(Data excerpts)
+ + +

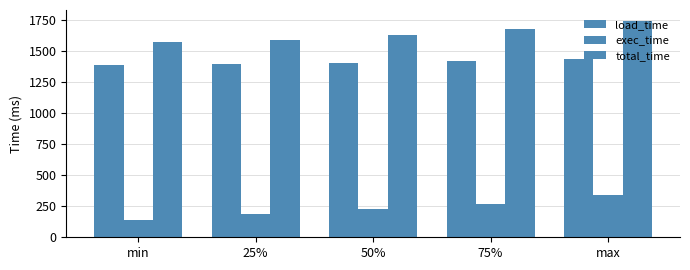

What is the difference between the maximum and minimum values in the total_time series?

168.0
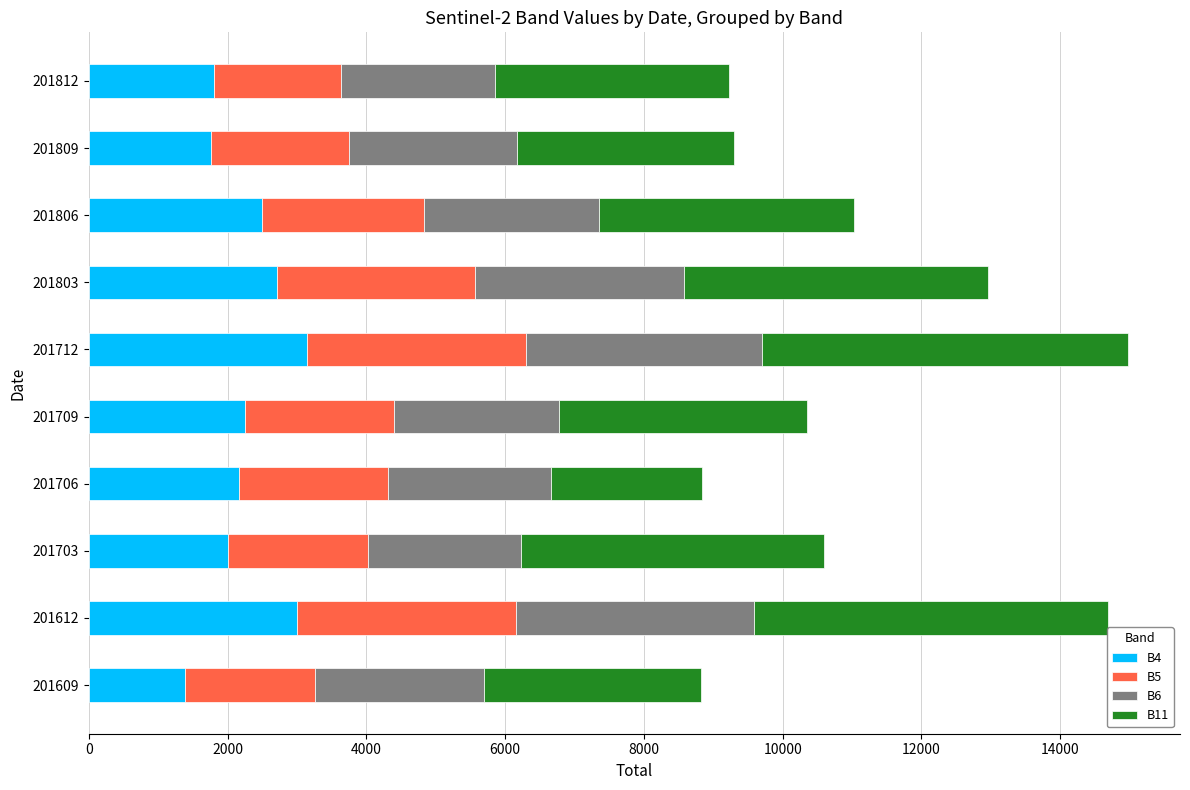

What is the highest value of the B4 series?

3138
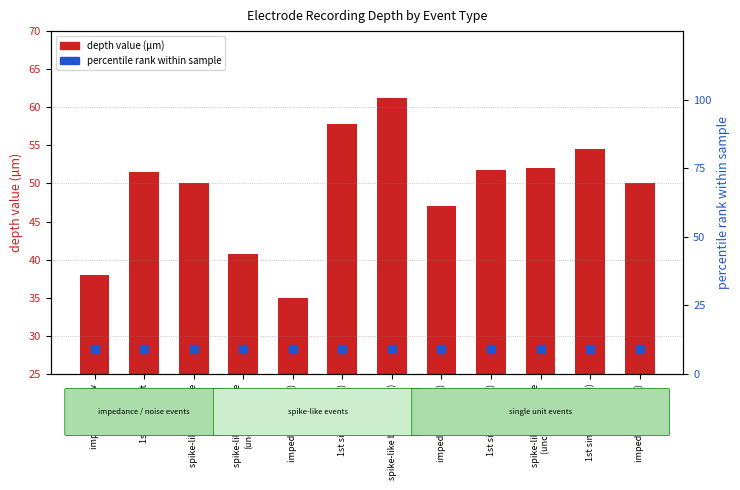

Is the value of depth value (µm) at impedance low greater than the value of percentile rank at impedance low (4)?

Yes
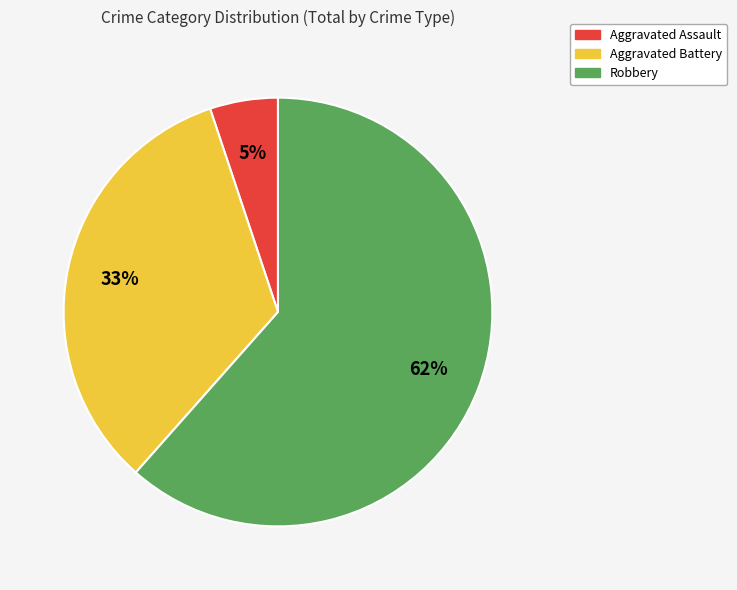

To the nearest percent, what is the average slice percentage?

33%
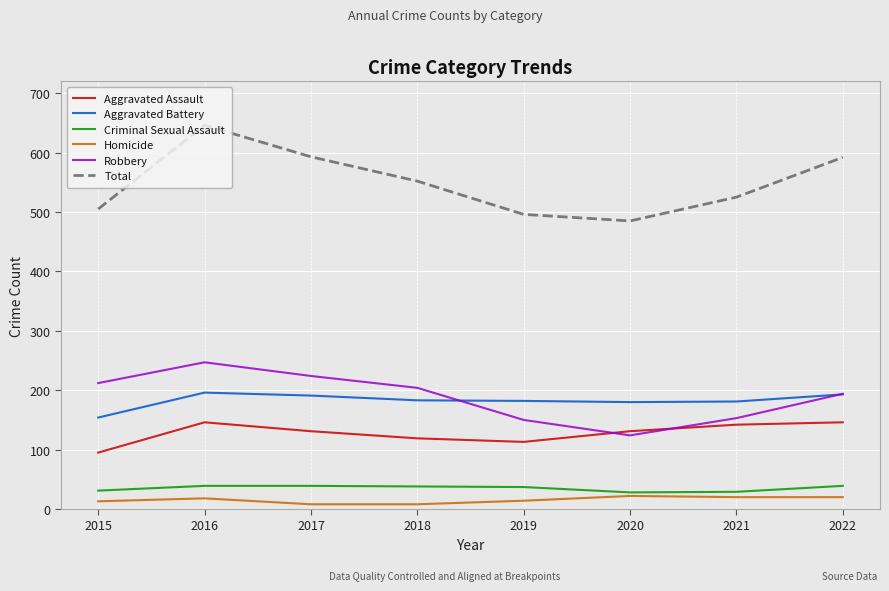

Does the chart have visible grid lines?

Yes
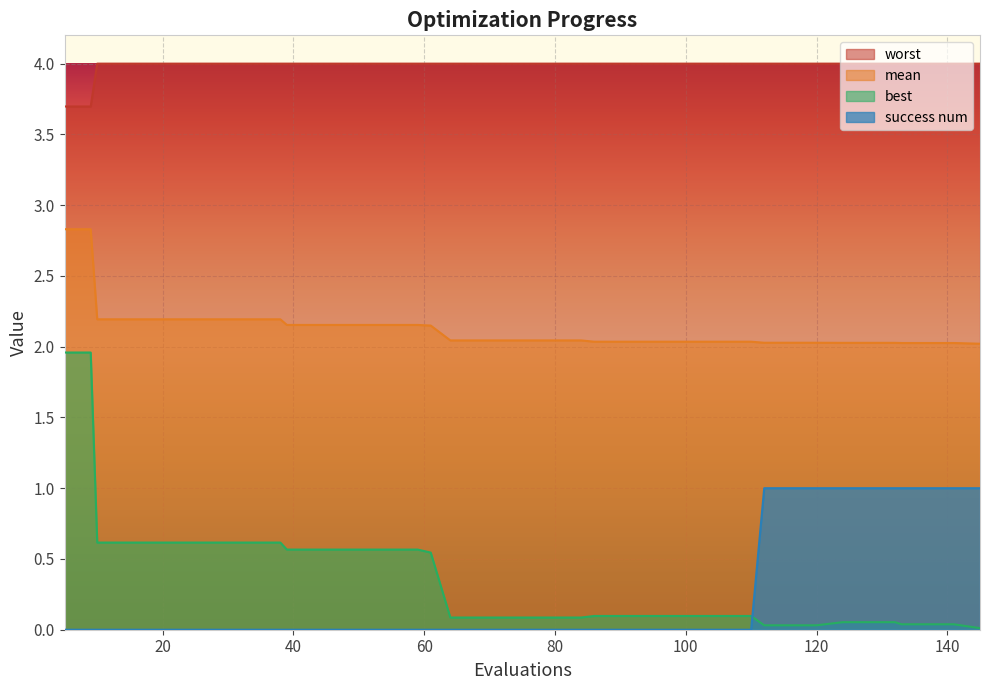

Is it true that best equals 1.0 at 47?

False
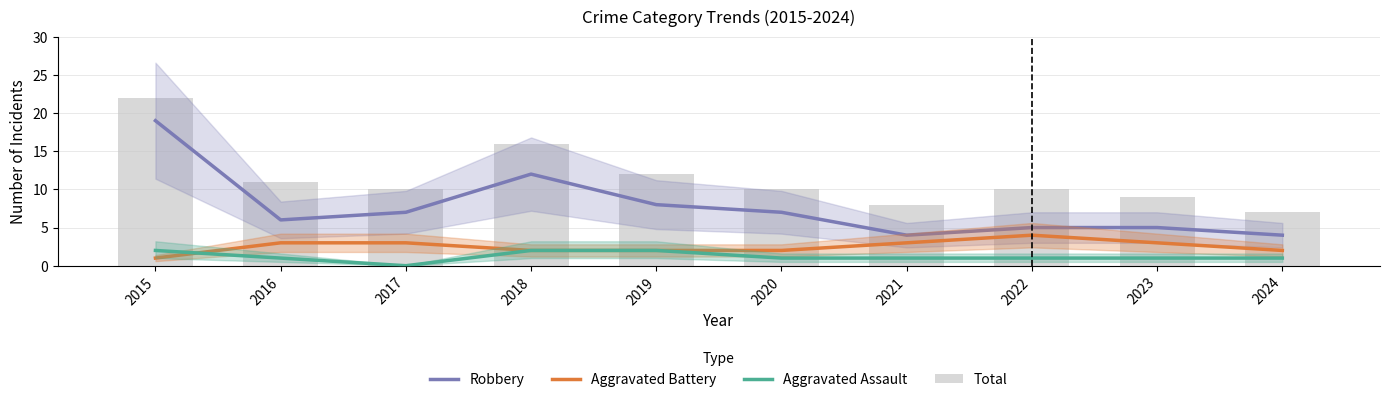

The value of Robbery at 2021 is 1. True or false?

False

+ + +

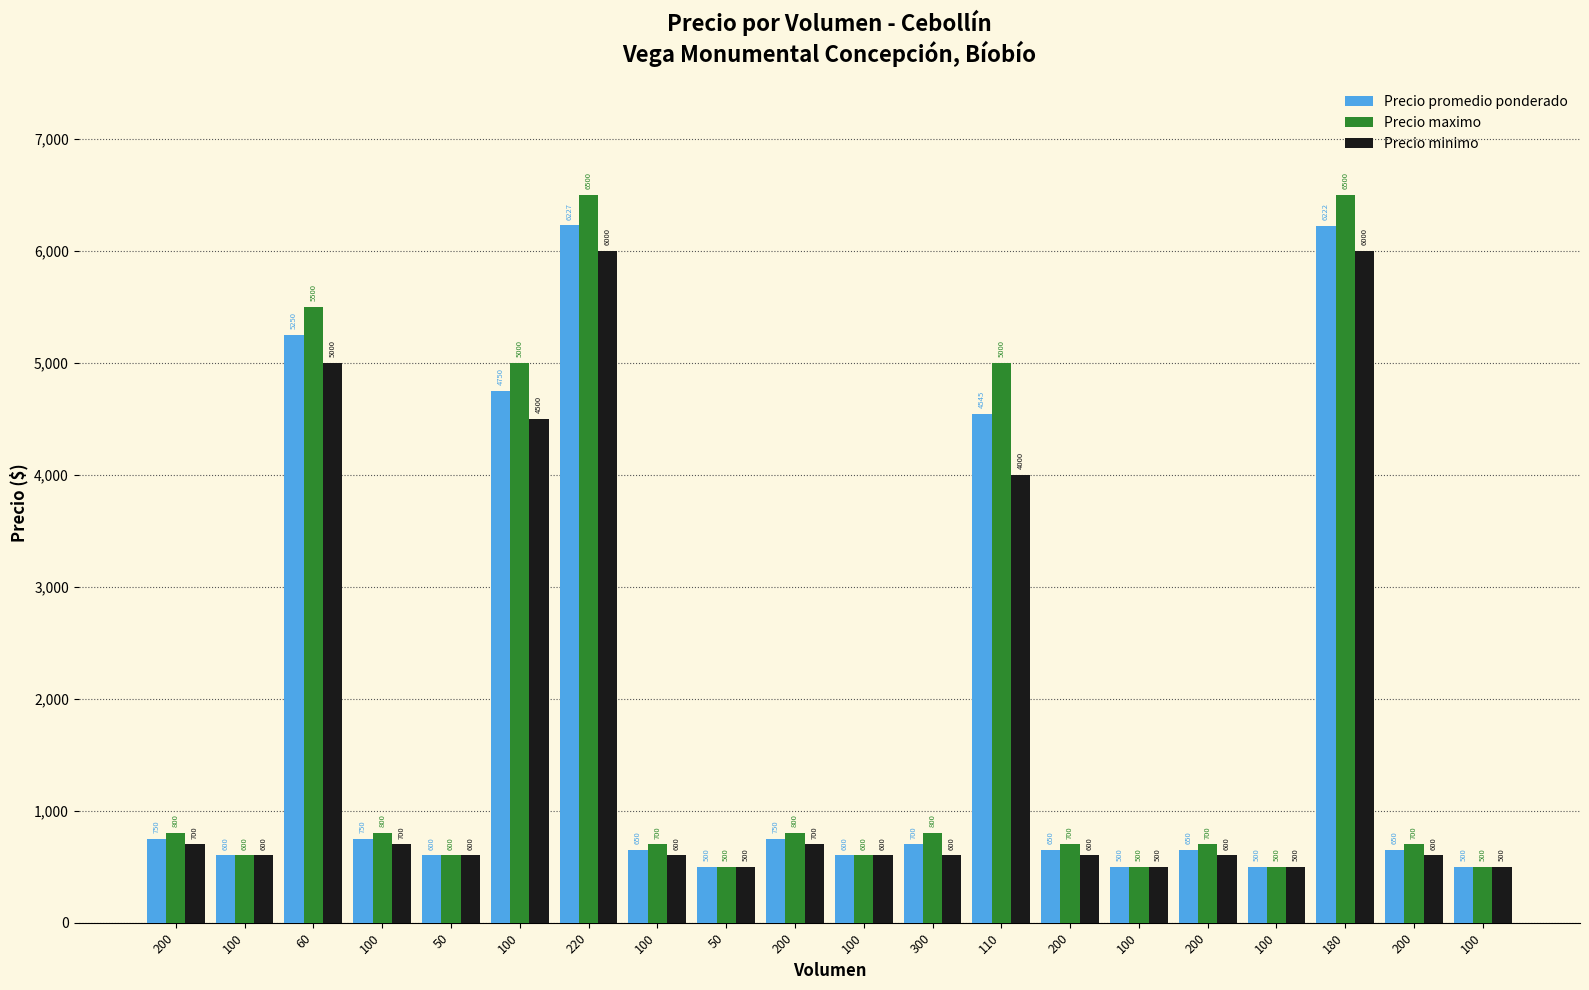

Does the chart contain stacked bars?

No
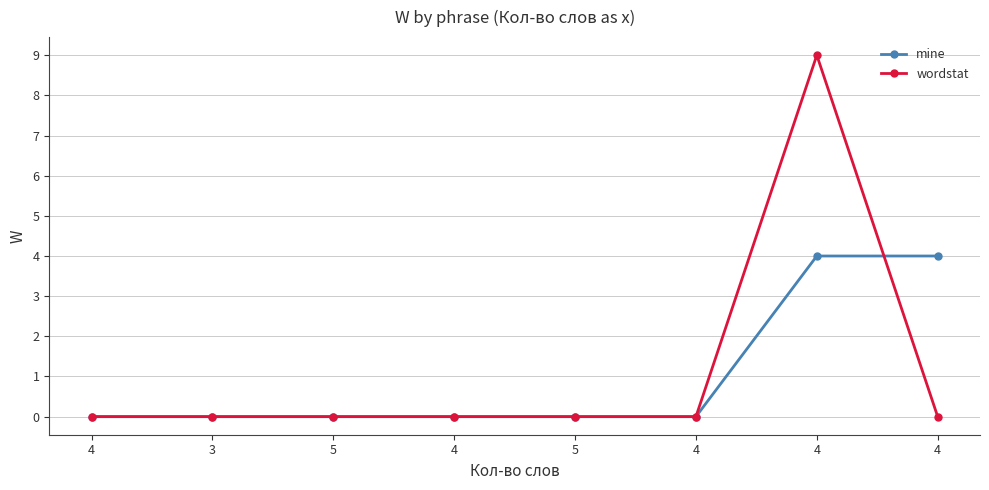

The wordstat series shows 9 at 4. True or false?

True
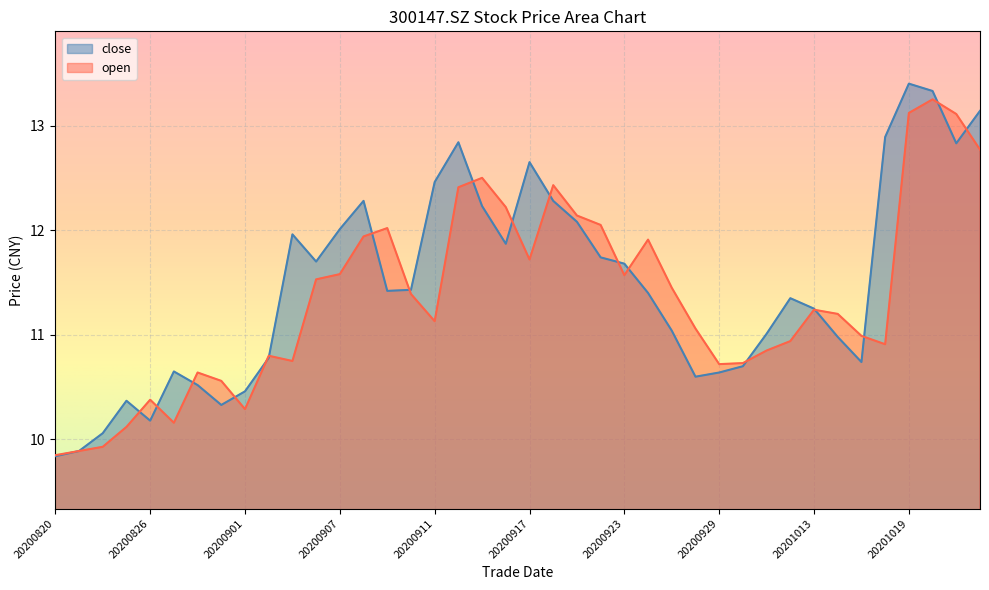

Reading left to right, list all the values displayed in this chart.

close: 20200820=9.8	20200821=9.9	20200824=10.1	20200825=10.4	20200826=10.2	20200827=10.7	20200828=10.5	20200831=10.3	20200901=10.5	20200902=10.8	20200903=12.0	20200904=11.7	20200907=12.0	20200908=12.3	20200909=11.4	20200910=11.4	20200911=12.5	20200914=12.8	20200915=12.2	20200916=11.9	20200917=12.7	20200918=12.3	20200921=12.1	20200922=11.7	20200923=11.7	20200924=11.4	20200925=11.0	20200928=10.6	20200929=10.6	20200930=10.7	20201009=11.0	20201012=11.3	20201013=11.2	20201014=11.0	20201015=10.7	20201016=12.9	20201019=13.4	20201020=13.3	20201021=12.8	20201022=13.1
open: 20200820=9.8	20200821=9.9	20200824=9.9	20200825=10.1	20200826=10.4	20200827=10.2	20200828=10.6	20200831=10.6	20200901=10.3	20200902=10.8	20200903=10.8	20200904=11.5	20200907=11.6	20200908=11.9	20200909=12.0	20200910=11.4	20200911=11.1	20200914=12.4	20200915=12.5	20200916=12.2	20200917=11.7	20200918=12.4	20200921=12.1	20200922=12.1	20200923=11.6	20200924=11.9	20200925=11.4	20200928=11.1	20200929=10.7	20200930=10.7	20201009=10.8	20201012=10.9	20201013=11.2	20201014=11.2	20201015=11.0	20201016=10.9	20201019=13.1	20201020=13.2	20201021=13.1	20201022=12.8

+ + +

What you will do: Please arrange the records as a Markdown table with the columns Row and Line, starting at the line that contains "To the nearest" and ending after the line that contains "The value of Robbery". Number each row, and leave out blank lines and pictures.

Task response:
| Row | Line |
|---|---|
| 1 | To the nearest percent, what is the average slice percentage? |
| 2 | 33% |
| 3 | Does the chart have visible grid lines? |
| 4 | Yes |
| 5 | Is it true that best equals 1.0 at 47? |
| 6 | False |
| 7 | The value of Robbery at 2021 is 1. True or false? |